Bojowe nastroje w Polonii. Marcin Jędrzejewski: Jedziemy, żeby wygrać

Niedzielny mecz w Daugavpils ma duże znaczenie dla obu drużyn. Gospodarze bronią się przed spadkiem, Polonia może przybliżyć się do czołowej czwórki i zamierza na Łotwie wygrać.

Bardzo ciasno zrobiło się w tabeli Nice Polskiej Ligi Żużlowej na dwie kolejki przed końcem fazy zasadniczej. Żużlowcy bydgoskiej Polonii zajmują obecnie piąte miejsce i aby myśleć o udziale w play-off, nie mogą pozwolić sobie na kolejne straty.
[ad=rectangle]
Bydgoszczanie zdają sobie z tego sprawę i na Łotwę wybierają się z mocnym postanowieniem zwycięstwa. - Nastroje w drużynie są bojowe, jak zawsze. Jedziemy żeby wygrać, w końcu po to jeździmy - powiedział w rozmowie ze SportoweFakty.pl wyrastający na lidera Polonistów Marcin Jędrzejewski. - Na pewno będzie ciężko. Planem minimum jest punkt bonusowy, ale i tak wszystko zależy od tego, jak się inne mecze poukładają - ocenił popularny "Siopek".

Sytuacja bydgoskiego zespołu zależy w tej chwili od innych rozstrzygnięć. Bydgoszczanie mogą sobie pomóc, wygrywając oba pozostałe mecze. - Żeby być w miarę spokojnym miejsca w czwórce, musimy wygrać w Daugavpils - wyjaśnił Marcin Jędrzejewski. - Jeśli zdobędziemy tylko bonusa, Łódź będzie musiała na koniec przegrać z Rzeszowem. To są jedyne scenariusze. Jeżeli wygramy w Daugavpils, to praktycznie mamy czwórkę pewną, a jeżeli nie, to musimy czekać na ostatnią kolejkę. Na pewno liga jest bardzo wyrównana i najciekawsza od wielu lat - skomentował żużlowiec bydgoskiej Polonii.

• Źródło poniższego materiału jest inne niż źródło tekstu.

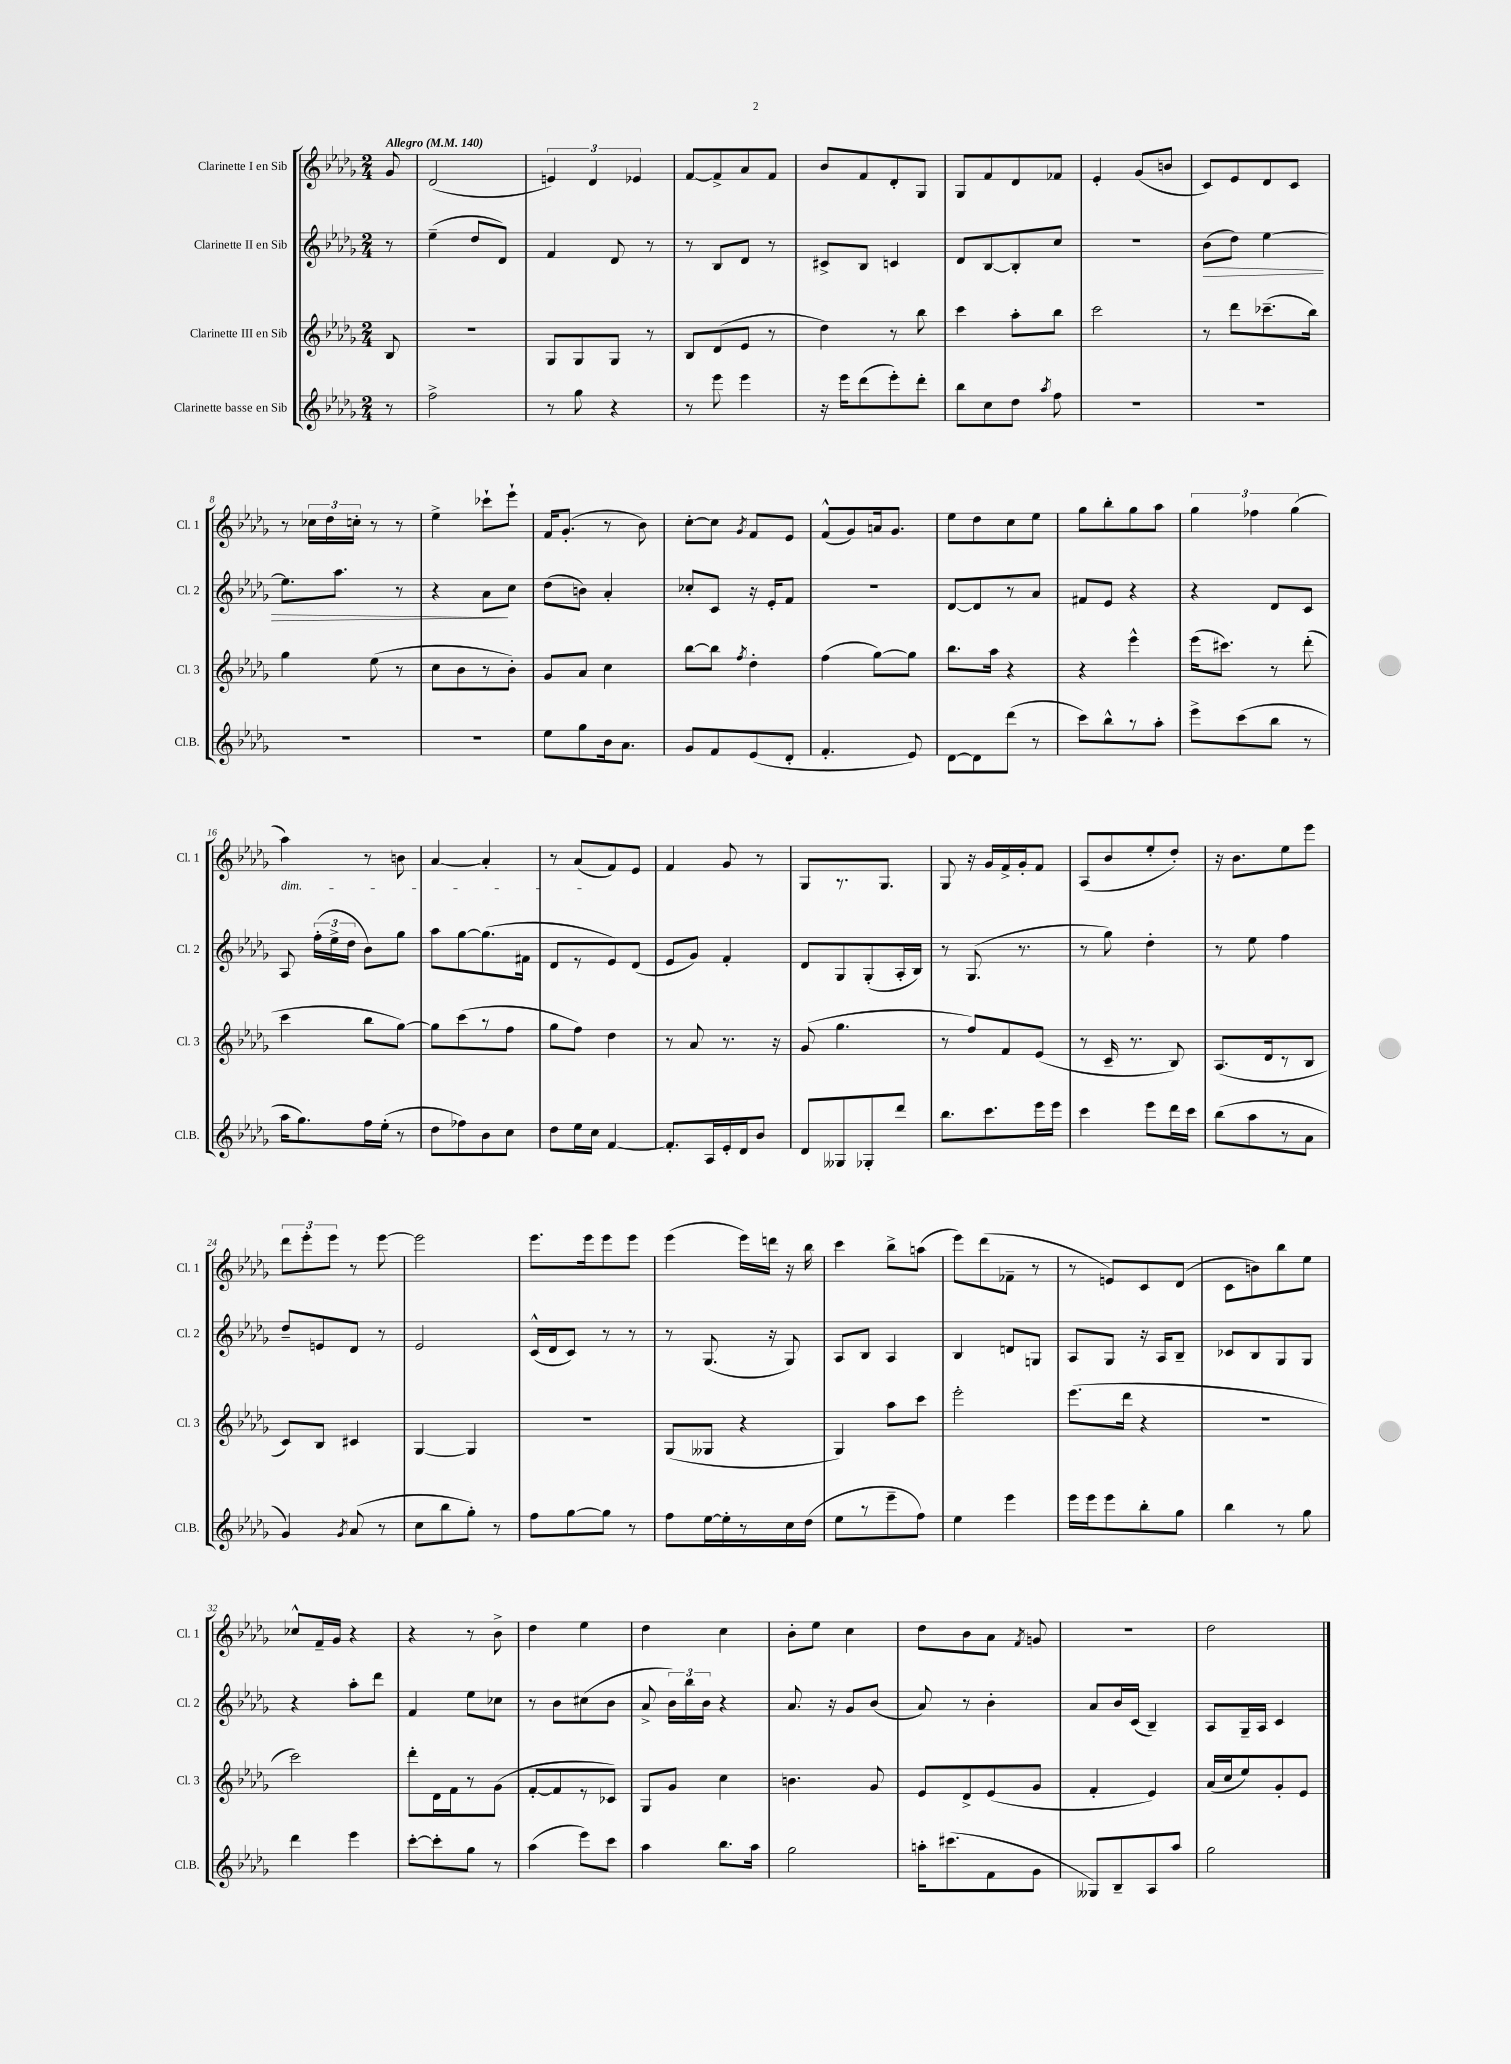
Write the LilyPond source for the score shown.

<<
\new StaffGroup <<
\new Staff = "s0" \with { instrumentName = "Clarinette I en Sib" shortInstrumentName = "Cl. 1" } {
    \clef treble \key des \major \numericTimeSignature \time 2/4 \partial 8 \tempo "Allegro" 4 = 140
    \autoBeamOff ges'8 |
    des'2( |
    \tuplet 3/2 { e'4) des'4 ees'4 } |
    f'8[~ f'8-> aes'8 f'8] |
    bes'8[ f'8 des'8-. ges8] |
    ges8[ f'8 des'8 fes'8] |
    ees'4-. ges'8[( b'8] |
    c'8[) ees'8 des'8 c'8] |
    r8 \tuplet 3/2 { ces''16[ des''16 c''16]-. } r8 r8 |
    ees''4-> ces'''8[-! ees'''8]-! |
    f'16[ ges'8.]-.( r8 bes'8) |
    c''8[~-. c''8] \acciaccatura { ges'8 } f'8[ ees'8] |
    f'8[-^( ges'8) a'16 ges'8.] |
    ees''8[ des''8 c''8 ees''8] |
    ges''8[ bes''8-. ges''8 aes''8] |
    \tuplet 3/2 { ges''4 fes''4 ges''4( } |
    aes''4\dim) r8 b'8 |
    aes'4~ aes'4-. |
    r8 aes'8[\!( f'8) ees'8] |
    f'4 ges'8 r8 |
    ges8[ r8. ges8.] |
    ges8 r16 ges'16[ f'16-> ges'16-. f'8] |
    aes8[( bes'8 ees''8-. des''8]-.) |
    r16 bes'8.[ ees''8 ees'''8] |
    \tuplet 3/2 { des'''8[ ees'''8-. ees'''8] } r8 ees'''8~ |
    ees'''2 |
    ees'''8.[ ees'''16 ees'''8 ees'''8] |
    ees'''4( ees'''16[) d'''16] r16 bes''16 |
    c'''4 bes''8[-> a''8]( |
    ees'''8[) des'''8( fes'8]-- r8 |
    r8 e'8[) c'8 des'8]( |
    c'8[ b'8) bes''8 ees''8] |
    ces''8[-^ f'16-- ges'16] r4 |
    r4 r8 bes'8-> |
    des''4 ees''4 |
    des''4 c''4 |
    bes'8[-. ees''8] c''4 |
    des''8[ bes'8 aes'8] \acciaccatura { f'8 } g'8 |
    R2 |
    des''2 \bar "|." |
}
\new Staff = "s1" \with { instrumentName = "Clarinette II en Sib" shortInstrumentName = "Cl. 2" } {
    \clef treble \key des \major \numericTimeSignature \time 2/4 \partial 8
    \autoBeamOff r8 |
    ees''4--( des''8[ des'8]) |
    f'4 des'8 r8 |
    r8 bes8[ des'8] r8 |
    cis'8[-> bes8] c'4 |
    des'8[ bes8~ bes8-. c''8] |
    R2 |
    bes'8[\>( des''8]) ees''4~ |
    ees''8.[ aes''8.] r8 |
    r4 aes'8[\! c''8] |
    des''8[( b'8]) aes'4-. |
    ces''8[-. c'8] r16 ees'16[-. f'8] |
    r2 |
    des'8[~ des'8 r8 aes'8] |
    fis'8[ ees'8] r4 |
    r4 des'8[ c'8] |
    aes8 \tuplet 3/2 { f''16[-.( ees''16-> des''16] } bes'8[) ges''8] |
    aes''8[ ges''8~ ges''8.( fis'16] |
    des'8[ r8 ees'8) des'8]( |
    ees'8[ ges'8]) f'4-. |
    des'8[ ges8 ges8-.( aes16-. bes16]) |
    r8 ges8.( r8. |
    r8 ges''8) des''4-. |
    r8 ees''8 f''4 |
    des''8[-- e'8 des'8] r8 |
    ees'2 |
    c'16[-^( des'16 c'8]) r8 r8 |
    r8 ges8.( r16 ges8) |
    aes8[ bes8] aes4 |
    bes4 d'8[ g8] |
    aes8[ ges8] r16 aes16[ bes8]-- |
    ces'8[ bes8 ges8 ges8] |
    r4 aes''8[-. des'''8] |
    f'4 ees''8[ ces''8] |
    r8 bes'8[ cis''8( bes'8] |
    aes'8-> \tuplet 3/2 { bes'16[) bes''16 bes'16] } r4 |
    aes'8. r16 ges'8[ bes'8]( |
    aes'8) r8 bes'4-. |
    aes'8[ bes'16 c'16]( bes4--) |
    aes8[ ges16-- aes16] c'4 \bar "|." |
}
\new Staff = "s2" \with { instrumentName = "Clarinette III en Sib" shortInstrumentName = "Cl. 3" } {
    \clef treble \key des \major \numericTimeSignature \time 2/4 \partial 8
    \autoBeamOff bes8 |
    r2 |
    ges8[ ges8 ges8] r8 |
    bes8[ des'8( ees'8] r8 |
    des''4) r8 bes''8 |
    c'''4 aes''8[-. bes''8] |
    c'''2 |
    r8 des'''8[ ces'''8.--( bes''16]) |
    ges''4 ees''8( r8 |
    c''8[ bes'8 r8 bes'8]-.) |
    ges'8[ aes'8] c''4 |
    bes''8[~ bes''8] \acciaccatura { f''8 } des''4-. |
    f''4( ges''8[~) ges''8] |
    bes''8.[ aes''16] r4 |
    r4 ees'''4-^ |
    ees'''16[( cis'''8.]) r8 des'''8-.( |
    c'''4 bes''8[ ges''8]~) |
    ges''8[ c'''8( r8 f''8] |
    ges''8[ f''8]) des''4 |
    r8 aes'8 r8. r16 |
    ges'8( ges''4. |
    r8 f''8[) f'8 ees'8]( |
    r8 c'16-- r8. bes8) |
    aes8.[( des'16 r8 bes8] |
    c'8[) bes8] cis'4 |
    ges4~ ges4 |
    R2 |
    ges8[( geses8] r4 |
    ges4) aes''8[ c'''8] |
    ees'''2-. |
    ees'''8.[( des'''16] r4 |
    r2 |
    c'''2) |
    des'''8[-. des'16 f'16 r8 ges'8]( |
    f'8[~-. f'8 r8 ces'8]) |
    ges8[ ges'8] c''4 |
    b'4. ges'8 |
    ees'8[ des'8-> ees'8( ges'8] |
    f'4-. ees'4) |
    aes'16[( c''16 ees''8) ges'8-. ees'8] \bar "|." |
}
\new Staff = "s3" \with { instrumentName = "Clarinette basse en Sib" shortInstrumentName = "Cl.B." } {
    \clef treble \key des \major \numericTimeSignature \time 2/4 \partial 8
    \autoBeamOff r8 |
    f''2-> |
    r8 ges''8 r4 |
    r8 ees'''8 ees'''4 |
    r16 ees'''16[ des'''8( ees'''8-.) des'''8]-. |
    bes''8[ c''8 des''8] \acciaccatura { aes''8 } f''8 |
    R2 |
    R2 |
    R2 |
    R2 |
    ees''8[ ges''8 bes'16 aes'8.] |
    ges'8[ f'8 ees'8( des'8]-. |
    f'4.-. ees'8) |
    des'8[~ des'8 des'''8]( r8 |
    c'''8[) bes''8-^ r8 aes''8]-. |
    ees'''8[-> c'''8( bes''8] r8 |
    aes''16[ ges''8.) f''16 ees''16]-.( r8 |
    des''8[ fes''8) bes'8 c''8] |
    des''8[ ees''16 c''16] f'4~ |
    f'8.[-. aes16 ees'16-. des'16 bes'8] |
    des'8[ geses8 ges8-. des'''8] |
    bes''8.[ c'''8. ees'''16 ees'''16] |
    c'''4 ees'''8[ des'''16 c'''16] |
    bes''8[( aes''8 r8 aes'8] |
    ges'4) \acciaccatura { ges'8 } aes'8( r8 |
    c''8[ bes''8 ges''8]-.) r8 |
    f''8[ ges''8~ ges''8] r8 |
    f''8[ ees''16~ ees''16-. r8 c''16 des''16]( |
    ees''8[ r8 ees'''8-- f''8]) |
    ees''4 ees'''4 |
    ees'''16[ ees'''16 ees'''8 bes''8-. ges''8] |
    bes''4 r8 ges''8 |
    des'''4 ees'''4 |
    c'''8[~-. c'''8-. ges''8] r8 |
    aes''4( ees'''8[) c'''8] |
    aes''4 bes''8.[ aes''16] |
    ges''2 |
    a''16[-. cis'''8.( f'8 ges'8] |
    geses8[) bes8-- aes8 aes''8] |
    ges''2 \bar "|." |
}
>>
>>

Marcin Jędrzejewski ma bardzo dobre wspomnienia z toru w Daugavpils. W 2006 roku zdobył na nim tytuł Indywidualnego Mistrza Łotwy. - Wszystko zależy od dnia. Jeżeli sprzęt pracuje odpowiednio, a zawodnik ma dobry dzień, to wszystko jest możliwe. Do tego oczywiście potrzebne jest szczęście, bo w sporcie jest ono bardzo ważne. Do Daugavpils jedziemy walczyć - po prostu! - z animuszem zakończył "Siopek".